ImageNet: DGC achieves 597x compression on AlexNet and 277x on ResNet-50 while maintaining the training accuracy close to the baseline.

LLMing

Penn Treebank: DGC maintained the perplexity close to the baseline while achieving a 462x compression rate.

Speech Recognition

LibriSpeech: DGC showed slight improvements in word error rate on both clean and noisy speech datasets while achieving 608x compression.

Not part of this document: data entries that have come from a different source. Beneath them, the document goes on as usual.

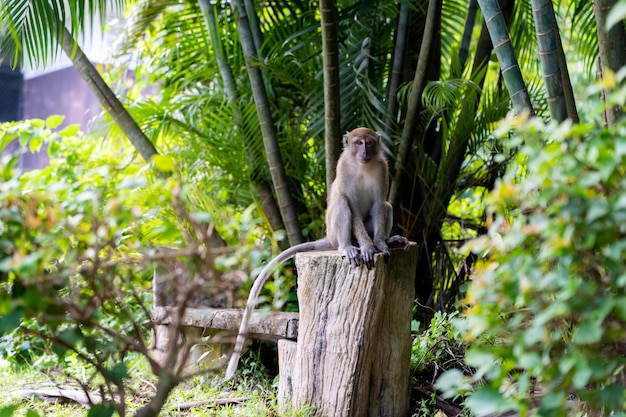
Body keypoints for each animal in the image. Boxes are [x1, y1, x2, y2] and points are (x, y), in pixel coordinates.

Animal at [224, 127, 410, 380]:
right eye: (358, 142)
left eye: (370, 143)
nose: (365, 151)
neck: (362, 166)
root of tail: (329, 238)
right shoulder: (343, 168)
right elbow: (350, 205)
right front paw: (367, 247)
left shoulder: (382, 168)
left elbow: (380, 204)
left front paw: (380, 244)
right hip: (333, 230)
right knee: (341, 202)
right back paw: (348, 247)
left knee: (387, 206)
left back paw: (387, 240)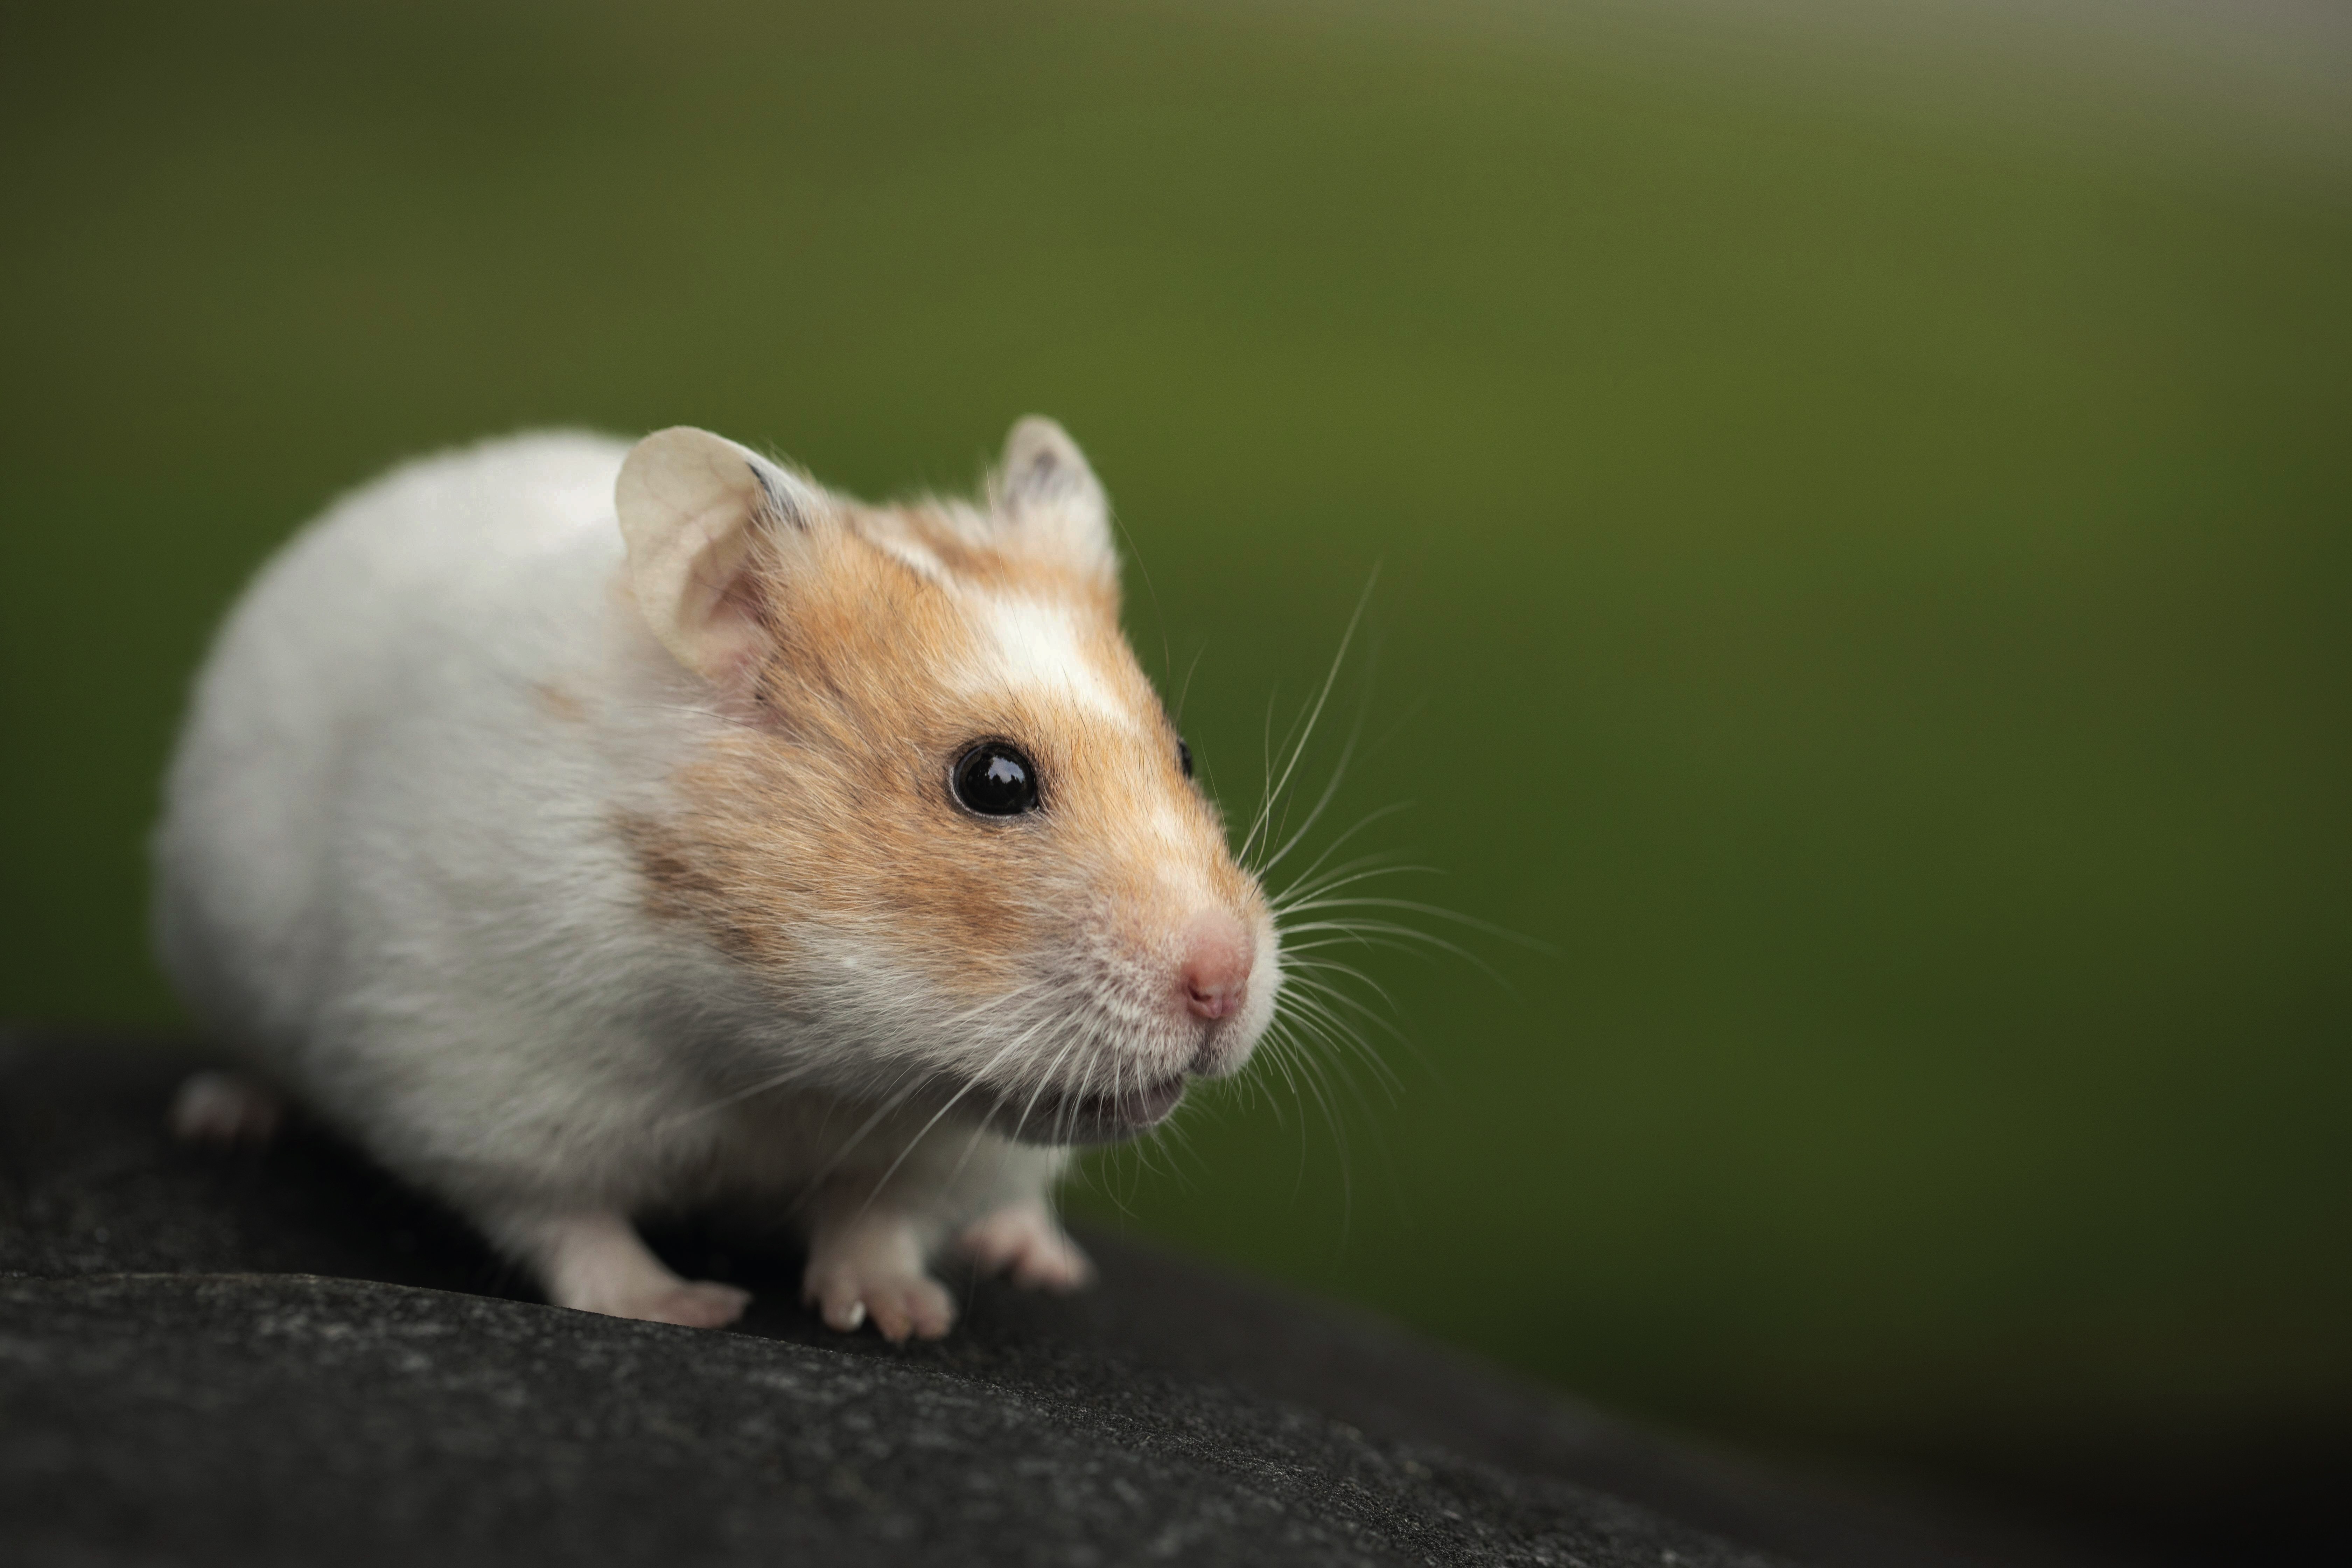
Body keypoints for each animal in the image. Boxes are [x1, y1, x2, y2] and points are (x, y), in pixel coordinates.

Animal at [152, 419, 1280, 1340]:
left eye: (1184, 754)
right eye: (993, 780)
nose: (1225, 985)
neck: (789, 1053)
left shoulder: (940, 1150)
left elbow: (879, 1219)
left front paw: (902, 1318)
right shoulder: (476, 1075)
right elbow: (569, 1223)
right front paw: (689, 1309)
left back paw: (1031, 1255)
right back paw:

Implications and Future Directions

The results suggest significant implications for both practical and theoretical aspects of distributed training:

Scalability: By reducing the required communication bandwidth, DGC enables training across a larger number of nodes even on inexpensive, low-bandwidth networks, such as 1Gbps Ethernet.
Accessibility: DGC facilitates federated learning on mobile devices by mitigating the adverse effects of limited and intermittent network connectivity.
Efficiency: DGC considerably reduces the operational costs associated with bandwidth and improves the speedup and scalability of distributed training frameworks.
Robustness: By preserving training accuracy across a wide range of compression ratios and architectures, DGC establishes a robust groundwork for further research into efficient communication strategies in distributed machine learning systems.

Conclusion

The paper puts forth Deep Gradient Compression as an efficient, scalable method for reducing the communication bandwidth in distributed training without accuracy loss. The extensive empirical validation across various neural network models and datasets demonstrates that DGC can achieve compression ratios of up to 600x, significantly alleviating the communication bottleneck. Future research may investigate applying DGC broadly across diverse neural architectures and further optimize its implementation for specific hardware and network configurations.